Extract:
Asynchronicity & Net-SNMP AgentX protocol
Vincent Bernat
One of the best way to add SNMP support to an application is the use of AgentX protocol: an application can act as a subagent and handle requests from a master agent using AgentX protocol. The most widespread implementation for such a task is the one from Net-SNMP.
TL;DR
An application asynchronously leveraging Net-SNMP AgentX implementation has many opportunities to get stuck when the master agent becomes temporarily unavailable. A mostly efficient workaround is to dedicate a master agent for AgentX and delegate MIB handling to a subagent.
Pinging the master agent#
Net-SNMP uses an event-based model. It also provides some synchronous functions but they are built on top of the asynchronous ones. It is shipped with its own event loop. Therefore, Net-SNMP AgentX protocol implementation seems a fine choice to add SNMP support to an event-based program, for example in Keepalived, a VRRP daemon and a monitoring daemon for LVS clusters.
Unfortunately, an AgentX subagent is expected to check, at a regular
interval, if the master agent is alive . This is handled automatically
with Net-SNMP implementation as long as you call run_alarms()
function which will call agentx_check_session()
:
/* * check a session validity for connectivity to the master agent. If * not functioning, close and start attempts to reopen the session */ void agentx_check_session(unsigned int clientreg, void *clientarg) { /* […] */ DEBUGMSGTL(("agentx/subagent", "checking status of session %p\n", ss)); if (!agentx_send_ping(ss)) { snmp_log(LOG_WARNING, "AgentX master agent failed to respond to ping. Attempting to re-register.\n"); /* * master agent disappeared? Try and re-register. * close first, just to be sure . */ agentx_unregister_callbacks(ss); agentx_close_session(ss, AGENTX_CLOSE_TIMEOUT); /* […] */ if (main_session != NULL) { /* […] */ main_session = NULL; agentx_reopen_session(0, NULL); } else { snmp_close(main_session); main_session = NULL; } } else { DEBUGMSGTL(("agentx/subagent", "session %p responded to ping\n", ss)); } }
This piece of code will end up calling (directly or indirectly) the
following functions1 which are using
agentx_synch_response()
:
agentx_send_ping()
agentx_open_session()
agentx_reopen_session()
agentx_close_session()
agentx_register()
agentx_unregister()
agentx_register_index()
agentx_unregister_index()
agentx_add_agentcaps()
agentx_remove_agentcaps()
agentx_synch_response()
will synchronously wait for an answer
from the master agent. Your event-based program will just sit here
doing nothing while this happens. For example, keepalived may be
unable to send VRRP probes resulting in some serious havoc in your
cluster.

Required tasks:
1 - From the Net-SNMP AgentX text above, extract the passage from "Pinging the master" to "for LVS clusters.".
2 - In the Net-SNMP AgentX text above, which function must an application call so that the check on the master agent is handled automatically?

Given material:
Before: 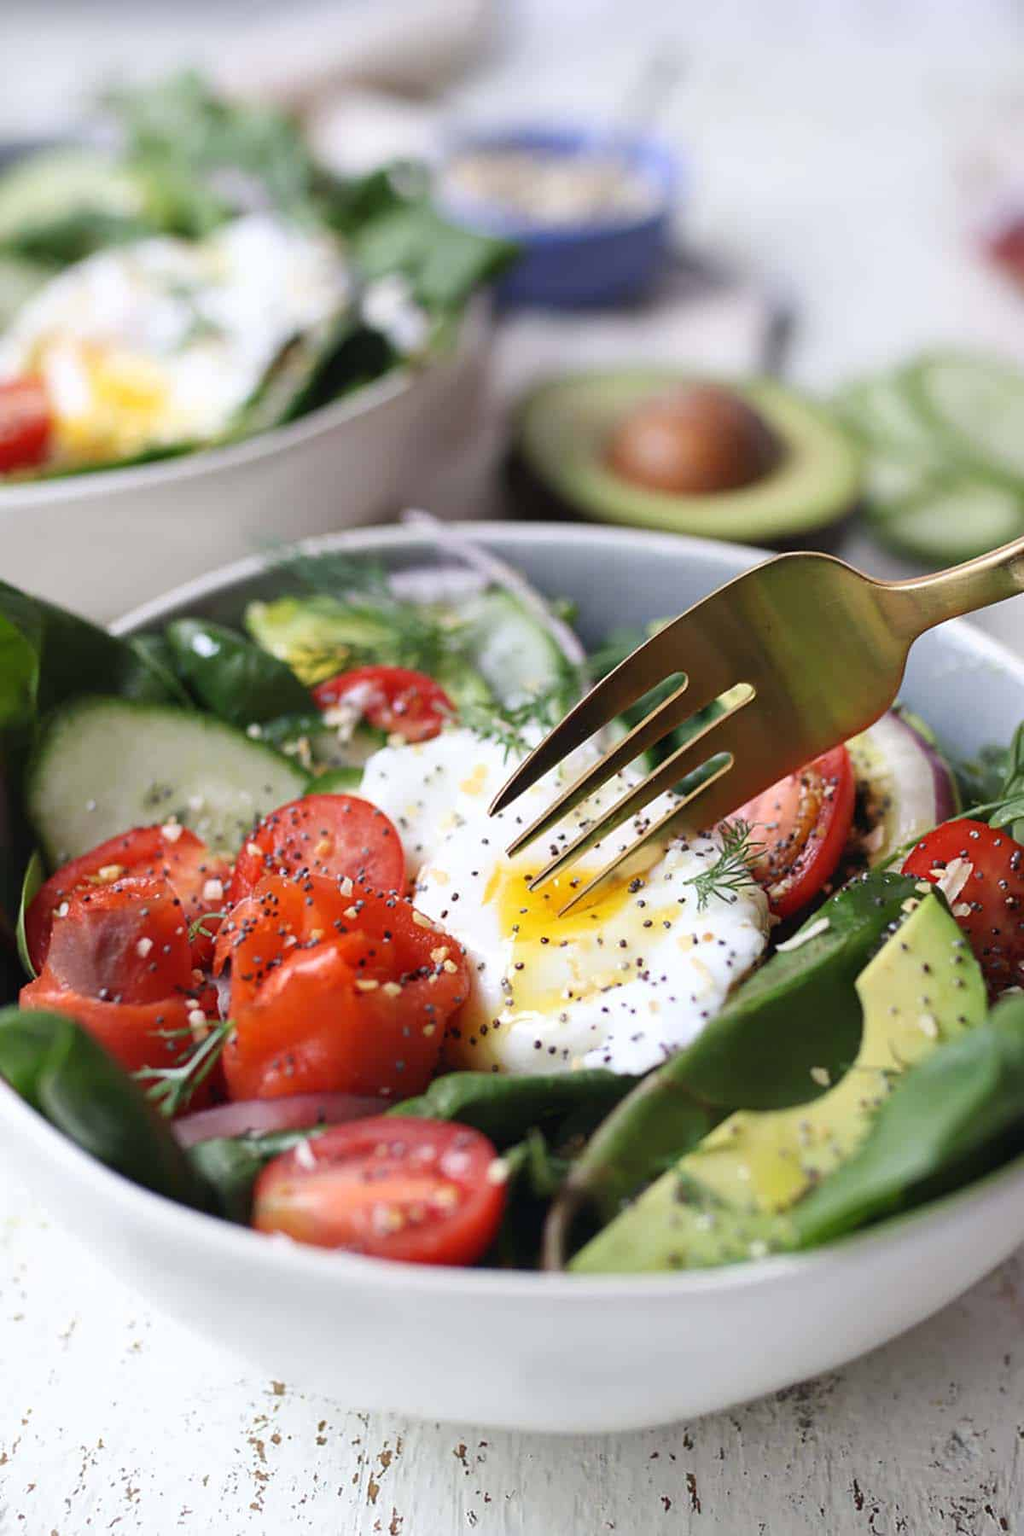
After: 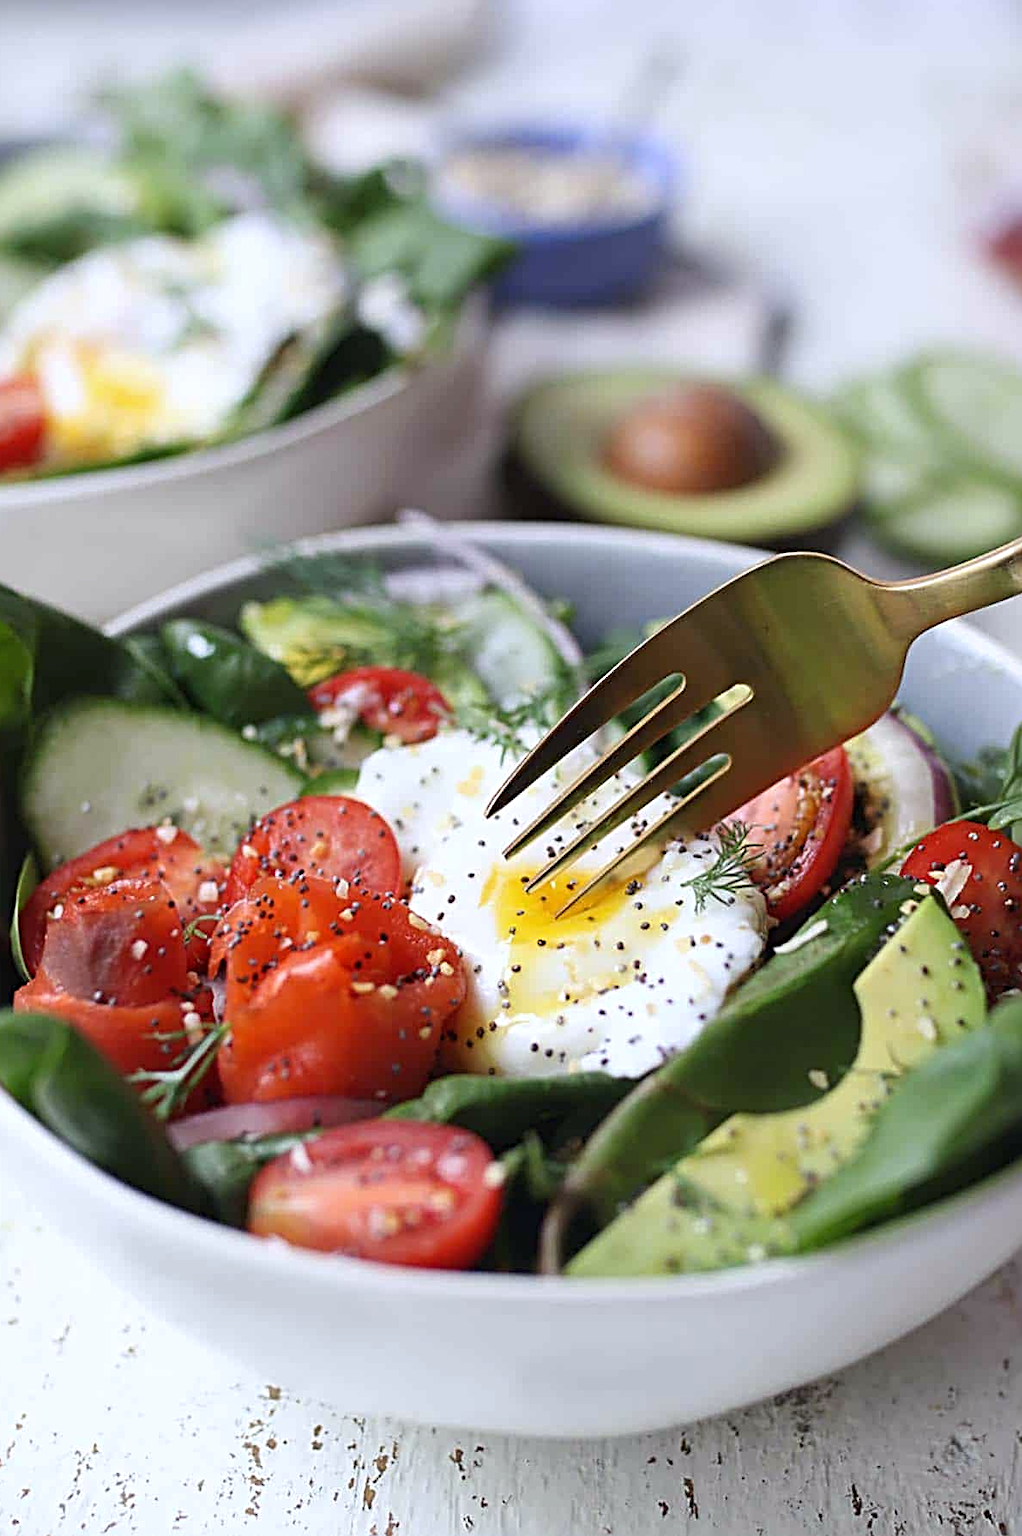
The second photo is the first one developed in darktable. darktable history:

Results for the exercise:
1 -
Pinging the master agent#
Net-SNMP uses an event-based model. It also provides some synchronous functions but they are built on top of the asynchronous ones. It is shipped with its own event loop. Therefore, Net-SNMP AgentX protocol implementation seems a fine choice to add SNMP support to an event-based program, for example in Keepalived, a VRRP daemon and a monitoring daemon for LVS clusters.

2 - run_alarms()